## [Exercise requirements]
The expected answer is a verbatim transcription of the lines below, beginning with the first and ending with the line that holds "動会を開催致しました。 競技は、「ボーリン", without pictures.

═════ Raw data

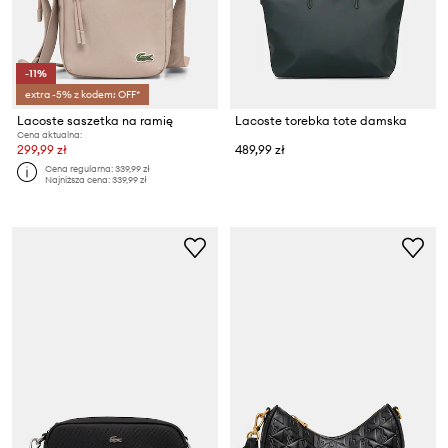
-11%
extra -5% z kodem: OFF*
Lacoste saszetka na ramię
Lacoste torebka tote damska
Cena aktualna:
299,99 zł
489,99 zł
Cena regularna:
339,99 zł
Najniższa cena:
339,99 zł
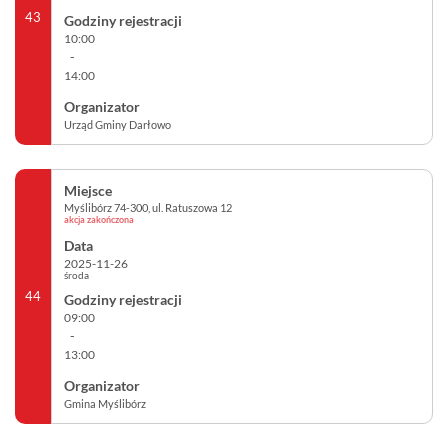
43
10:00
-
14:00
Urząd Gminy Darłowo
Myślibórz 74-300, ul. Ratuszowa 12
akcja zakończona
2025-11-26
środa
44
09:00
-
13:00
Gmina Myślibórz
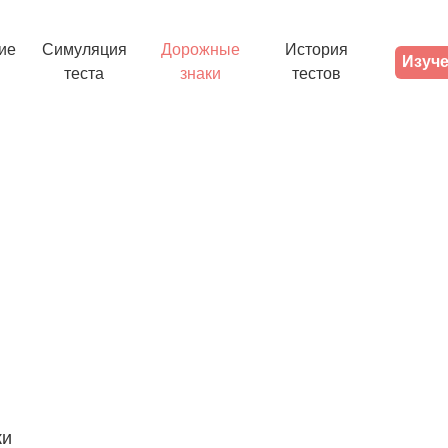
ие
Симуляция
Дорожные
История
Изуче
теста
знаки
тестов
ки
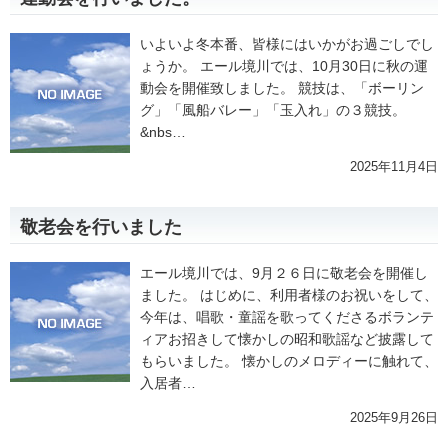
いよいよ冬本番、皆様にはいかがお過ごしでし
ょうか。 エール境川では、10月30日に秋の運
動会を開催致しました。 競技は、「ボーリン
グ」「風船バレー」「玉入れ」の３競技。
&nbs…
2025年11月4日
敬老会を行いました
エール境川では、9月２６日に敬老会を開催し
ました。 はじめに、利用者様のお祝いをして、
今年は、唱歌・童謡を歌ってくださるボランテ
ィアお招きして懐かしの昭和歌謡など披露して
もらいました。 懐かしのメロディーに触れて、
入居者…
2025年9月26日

══════════

## [Exercise output]
-11%
extra -5% z kodem: OFF*
Lacoste saszetka na ramię
Lacoste torebka tote damska
Cena aktualna:
299,99 zł
489,99 zł
Cena regularna:
339,99 zł
Najniższa cena:
339,99 zł
43
10:00
-
14:00
Urząd Gminy Darłowo
Myślibórz 74-300, ul. Ratuszowa 12
akcja zakończona
2025-11-26
środa
44
09:00
-
13:00
Gmina Myślibórz
ие
Симуляция
Дорожные
История
Изуче
теста
знаки
тестов
ки
いよいよ冬本番、皆様にはいかがお過ごしでし
ょうか。 エール境川では、10月30日に秋の運
動会を開催致しました。 競技は、「ボーリン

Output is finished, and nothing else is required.